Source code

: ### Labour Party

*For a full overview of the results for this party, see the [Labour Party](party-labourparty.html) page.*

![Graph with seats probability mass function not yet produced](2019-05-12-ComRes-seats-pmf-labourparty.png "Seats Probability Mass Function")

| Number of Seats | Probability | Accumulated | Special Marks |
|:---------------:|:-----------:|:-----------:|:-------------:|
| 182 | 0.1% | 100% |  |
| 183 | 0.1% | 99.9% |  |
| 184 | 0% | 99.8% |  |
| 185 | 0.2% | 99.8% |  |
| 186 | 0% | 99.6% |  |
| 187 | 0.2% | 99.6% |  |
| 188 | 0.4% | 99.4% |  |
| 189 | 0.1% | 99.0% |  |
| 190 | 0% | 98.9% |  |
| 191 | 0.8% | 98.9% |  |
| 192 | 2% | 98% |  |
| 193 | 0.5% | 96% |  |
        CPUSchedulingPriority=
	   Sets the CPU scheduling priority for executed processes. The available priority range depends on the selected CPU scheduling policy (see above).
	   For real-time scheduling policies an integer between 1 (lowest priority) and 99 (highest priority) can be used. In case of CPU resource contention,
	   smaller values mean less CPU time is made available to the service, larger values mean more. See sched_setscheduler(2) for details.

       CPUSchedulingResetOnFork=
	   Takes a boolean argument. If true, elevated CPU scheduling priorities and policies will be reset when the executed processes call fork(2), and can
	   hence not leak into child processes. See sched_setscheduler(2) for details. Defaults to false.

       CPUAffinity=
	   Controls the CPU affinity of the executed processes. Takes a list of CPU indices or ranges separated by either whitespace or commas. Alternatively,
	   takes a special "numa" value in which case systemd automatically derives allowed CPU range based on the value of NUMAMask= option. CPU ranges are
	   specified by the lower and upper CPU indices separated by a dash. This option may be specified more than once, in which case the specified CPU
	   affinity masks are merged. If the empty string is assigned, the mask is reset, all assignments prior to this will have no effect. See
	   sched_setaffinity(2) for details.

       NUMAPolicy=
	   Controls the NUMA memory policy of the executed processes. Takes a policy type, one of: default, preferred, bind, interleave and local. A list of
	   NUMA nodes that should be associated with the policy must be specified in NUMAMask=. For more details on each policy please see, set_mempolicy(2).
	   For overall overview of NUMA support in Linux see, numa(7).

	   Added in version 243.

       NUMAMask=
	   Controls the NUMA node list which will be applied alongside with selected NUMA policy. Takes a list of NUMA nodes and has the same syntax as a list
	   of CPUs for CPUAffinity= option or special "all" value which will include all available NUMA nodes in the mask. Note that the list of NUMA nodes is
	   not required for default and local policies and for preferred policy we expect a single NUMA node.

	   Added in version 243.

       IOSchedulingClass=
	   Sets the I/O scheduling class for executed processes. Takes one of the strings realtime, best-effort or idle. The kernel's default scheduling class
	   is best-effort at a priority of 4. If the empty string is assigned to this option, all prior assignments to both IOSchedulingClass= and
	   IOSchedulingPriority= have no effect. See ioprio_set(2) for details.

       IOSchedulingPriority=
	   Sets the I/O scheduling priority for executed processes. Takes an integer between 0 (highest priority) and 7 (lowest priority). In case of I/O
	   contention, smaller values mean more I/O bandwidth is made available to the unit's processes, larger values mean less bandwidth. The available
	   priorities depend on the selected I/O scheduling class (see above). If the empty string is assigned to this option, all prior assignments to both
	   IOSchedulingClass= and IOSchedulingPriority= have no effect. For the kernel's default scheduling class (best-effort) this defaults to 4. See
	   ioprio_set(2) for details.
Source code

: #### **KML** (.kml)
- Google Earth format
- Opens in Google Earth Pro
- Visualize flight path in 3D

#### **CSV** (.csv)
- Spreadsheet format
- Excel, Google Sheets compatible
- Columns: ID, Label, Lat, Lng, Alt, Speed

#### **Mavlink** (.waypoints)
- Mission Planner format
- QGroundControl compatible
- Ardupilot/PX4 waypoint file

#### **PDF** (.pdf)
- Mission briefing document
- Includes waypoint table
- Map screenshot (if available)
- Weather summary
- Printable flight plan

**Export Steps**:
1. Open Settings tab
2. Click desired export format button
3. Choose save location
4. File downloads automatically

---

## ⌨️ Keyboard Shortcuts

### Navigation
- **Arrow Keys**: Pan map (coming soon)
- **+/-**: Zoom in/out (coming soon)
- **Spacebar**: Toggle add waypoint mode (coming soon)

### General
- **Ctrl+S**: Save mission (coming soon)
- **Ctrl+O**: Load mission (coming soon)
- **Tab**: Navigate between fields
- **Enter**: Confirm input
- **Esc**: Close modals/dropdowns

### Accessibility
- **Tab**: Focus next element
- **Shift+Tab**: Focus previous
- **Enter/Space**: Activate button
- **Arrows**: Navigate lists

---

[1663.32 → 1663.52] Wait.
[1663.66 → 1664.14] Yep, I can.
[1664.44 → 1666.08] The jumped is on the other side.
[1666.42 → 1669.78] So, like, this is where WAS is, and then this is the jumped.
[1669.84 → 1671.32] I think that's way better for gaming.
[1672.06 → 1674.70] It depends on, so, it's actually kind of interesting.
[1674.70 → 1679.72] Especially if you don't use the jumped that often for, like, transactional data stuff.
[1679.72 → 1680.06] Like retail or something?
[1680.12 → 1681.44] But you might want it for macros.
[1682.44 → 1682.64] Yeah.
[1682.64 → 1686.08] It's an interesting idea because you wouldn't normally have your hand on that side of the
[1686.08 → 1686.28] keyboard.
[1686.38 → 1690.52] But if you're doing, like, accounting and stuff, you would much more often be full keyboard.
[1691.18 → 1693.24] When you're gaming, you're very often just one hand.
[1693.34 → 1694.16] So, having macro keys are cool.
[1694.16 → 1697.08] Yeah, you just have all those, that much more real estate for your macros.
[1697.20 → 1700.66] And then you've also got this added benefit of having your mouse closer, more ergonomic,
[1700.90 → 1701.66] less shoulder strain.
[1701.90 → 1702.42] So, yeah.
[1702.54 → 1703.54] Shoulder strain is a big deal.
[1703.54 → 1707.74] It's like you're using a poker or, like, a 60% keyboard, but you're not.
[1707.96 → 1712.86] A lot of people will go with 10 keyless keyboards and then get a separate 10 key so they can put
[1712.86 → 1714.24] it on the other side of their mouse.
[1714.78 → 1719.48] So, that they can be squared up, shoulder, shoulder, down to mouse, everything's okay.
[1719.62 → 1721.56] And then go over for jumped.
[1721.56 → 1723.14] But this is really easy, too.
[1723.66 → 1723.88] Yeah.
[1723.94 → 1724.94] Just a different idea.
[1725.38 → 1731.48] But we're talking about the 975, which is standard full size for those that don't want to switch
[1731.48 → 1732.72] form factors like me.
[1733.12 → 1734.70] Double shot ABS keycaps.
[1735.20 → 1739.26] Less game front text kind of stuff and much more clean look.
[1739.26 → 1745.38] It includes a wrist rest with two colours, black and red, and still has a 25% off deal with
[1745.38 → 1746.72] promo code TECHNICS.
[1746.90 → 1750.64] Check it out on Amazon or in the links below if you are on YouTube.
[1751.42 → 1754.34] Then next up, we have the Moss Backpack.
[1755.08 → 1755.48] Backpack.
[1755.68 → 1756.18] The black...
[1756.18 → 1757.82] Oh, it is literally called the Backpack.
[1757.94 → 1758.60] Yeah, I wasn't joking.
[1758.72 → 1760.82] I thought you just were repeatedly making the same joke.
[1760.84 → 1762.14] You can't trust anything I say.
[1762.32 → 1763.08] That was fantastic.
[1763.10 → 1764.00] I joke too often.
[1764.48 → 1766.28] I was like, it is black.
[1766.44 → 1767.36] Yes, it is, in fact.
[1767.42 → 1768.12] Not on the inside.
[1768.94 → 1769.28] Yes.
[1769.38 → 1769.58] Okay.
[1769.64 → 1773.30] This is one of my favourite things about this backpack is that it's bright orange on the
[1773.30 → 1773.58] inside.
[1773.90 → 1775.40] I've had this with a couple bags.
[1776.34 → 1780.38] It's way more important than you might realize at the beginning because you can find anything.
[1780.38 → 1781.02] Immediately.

────────────────────

Activity
Copy the data word for word, starting at its very first line and continuing up to and including the line containing "with seats probability".

Exercise result
Source code

: ### Labour Party

*For a full overview of the results for this party, see the [Labour Party](party-labourparty.html) page.*

![Graph with seats probability mass function not yet produced](2019-05-12-ComRes-seats-pmf-labourparty.png "Seats Probability Mass Function")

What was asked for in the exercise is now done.